December 21

Send Students Into The Holiday Break With Questions!

You’ve spent months building a learning community, pre-assessing, teaching, formative assessing, re-teaching, and wrapped the semester with a cumulative semester exam.  So, what did  your students leave your classroom with to bridge them through to the holidays?

When I was in the classroom, I always liked to send students out with two things:

  1. A gift for somebody else that was a piece of themselves
  2. Encouragement to continue learning by interacting with others

You know those writing genres that you studied this semester in your ELA classroom?  Why not ask students to use that as a springboard for a gift of writing to share with somebody else?  My students were encouraged to be creative and come up with a unique gift that only cost them some thinking time and a bit of writing.  Here are some examples of what my students crafted:

  • Recipe for a Great Mom, Dad, Sister, Grandma, Grandpa, etc.
  • I Am From poem describing family, home, gift, pet, etc.
  • Word Cloud of adjectives/adverbs which describe family, home, person, etc.
  • Lab Report for the creation of a favorite holiday treat (cooking from a science perspective instead of a recipe)
  • Personal narrative describing family gathering from pet’s, house’s, car’s, etc. perspective
  • How-To for the perfect gift, parent, grandparent, etc.
  • List poem such as Knoxville, Tennessee by Nikki Giovanni

I would model how I created a gift using one of the examples above and have it focused on my Granny, sister, parent, or grandchild.  Then, I just provided encouragement, a sounding board, and time for them to create.  Often, I would find that my students would get going and create a written testament for several family members!

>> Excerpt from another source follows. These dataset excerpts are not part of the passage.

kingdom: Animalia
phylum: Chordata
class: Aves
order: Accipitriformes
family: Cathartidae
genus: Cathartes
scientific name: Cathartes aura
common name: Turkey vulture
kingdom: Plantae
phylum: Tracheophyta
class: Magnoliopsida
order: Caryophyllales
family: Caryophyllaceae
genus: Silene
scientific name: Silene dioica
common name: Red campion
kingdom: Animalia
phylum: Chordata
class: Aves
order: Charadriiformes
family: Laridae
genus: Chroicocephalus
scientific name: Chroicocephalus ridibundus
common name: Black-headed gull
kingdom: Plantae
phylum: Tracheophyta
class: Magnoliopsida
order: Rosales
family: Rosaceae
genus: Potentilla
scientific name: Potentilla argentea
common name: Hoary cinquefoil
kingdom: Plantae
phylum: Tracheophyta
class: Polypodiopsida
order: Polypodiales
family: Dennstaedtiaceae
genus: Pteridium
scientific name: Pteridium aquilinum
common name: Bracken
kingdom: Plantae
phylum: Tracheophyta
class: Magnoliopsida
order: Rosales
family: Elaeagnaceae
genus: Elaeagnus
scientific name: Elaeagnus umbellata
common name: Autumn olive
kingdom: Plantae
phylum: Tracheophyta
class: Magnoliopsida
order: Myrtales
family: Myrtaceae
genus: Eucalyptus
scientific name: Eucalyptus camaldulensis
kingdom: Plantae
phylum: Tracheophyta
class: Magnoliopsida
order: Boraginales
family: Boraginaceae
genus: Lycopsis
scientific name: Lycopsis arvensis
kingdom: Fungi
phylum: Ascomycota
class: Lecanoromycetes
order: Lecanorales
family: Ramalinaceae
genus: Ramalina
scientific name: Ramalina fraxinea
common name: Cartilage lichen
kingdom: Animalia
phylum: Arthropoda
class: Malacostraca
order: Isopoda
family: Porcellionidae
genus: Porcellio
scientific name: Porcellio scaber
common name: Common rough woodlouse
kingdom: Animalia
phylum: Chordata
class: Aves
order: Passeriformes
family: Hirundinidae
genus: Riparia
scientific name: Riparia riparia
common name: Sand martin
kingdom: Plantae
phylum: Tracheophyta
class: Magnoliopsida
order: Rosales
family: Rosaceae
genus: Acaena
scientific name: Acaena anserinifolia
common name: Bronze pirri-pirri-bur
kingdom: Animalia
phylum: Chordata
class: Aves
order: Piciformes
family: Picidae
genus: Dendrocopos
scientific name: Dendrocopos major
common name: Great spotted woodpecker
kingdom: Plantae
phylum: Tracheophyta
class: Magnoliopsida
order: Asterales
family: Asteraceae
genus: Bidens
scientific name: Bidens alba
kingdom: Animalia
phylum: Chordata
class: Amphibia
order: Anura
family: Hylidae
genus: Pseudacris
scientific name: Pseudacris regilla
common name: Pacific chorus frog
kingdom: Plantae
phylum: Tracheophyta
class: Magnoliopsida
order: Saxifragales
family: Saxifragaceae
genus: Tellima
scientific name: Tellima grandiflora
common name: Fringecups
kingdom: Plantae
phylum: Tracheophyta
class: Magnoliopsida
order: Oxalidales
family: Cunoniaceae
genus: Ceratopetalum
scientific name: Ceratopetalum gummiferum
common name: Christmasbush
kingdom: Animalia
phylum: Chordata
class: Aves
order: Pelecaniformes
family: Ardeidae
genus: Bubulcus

Students were also encouraged to step outside their comfort zone and interact with folks with whom they might not normally converse.  I mentioned that we would be performing research and would also have an opportunity to perform personal interviews after the holiday break.  So, we would look at some examples and I also would share some Story Corps broadcasts as examples – I  usually would choose those which were both audio/video and had the script to read.  Story Corps provides a wonderful bank of questions from which students can draw to be the basis of their interview or to get some conversations going with a family member who isn’t so familiar to them.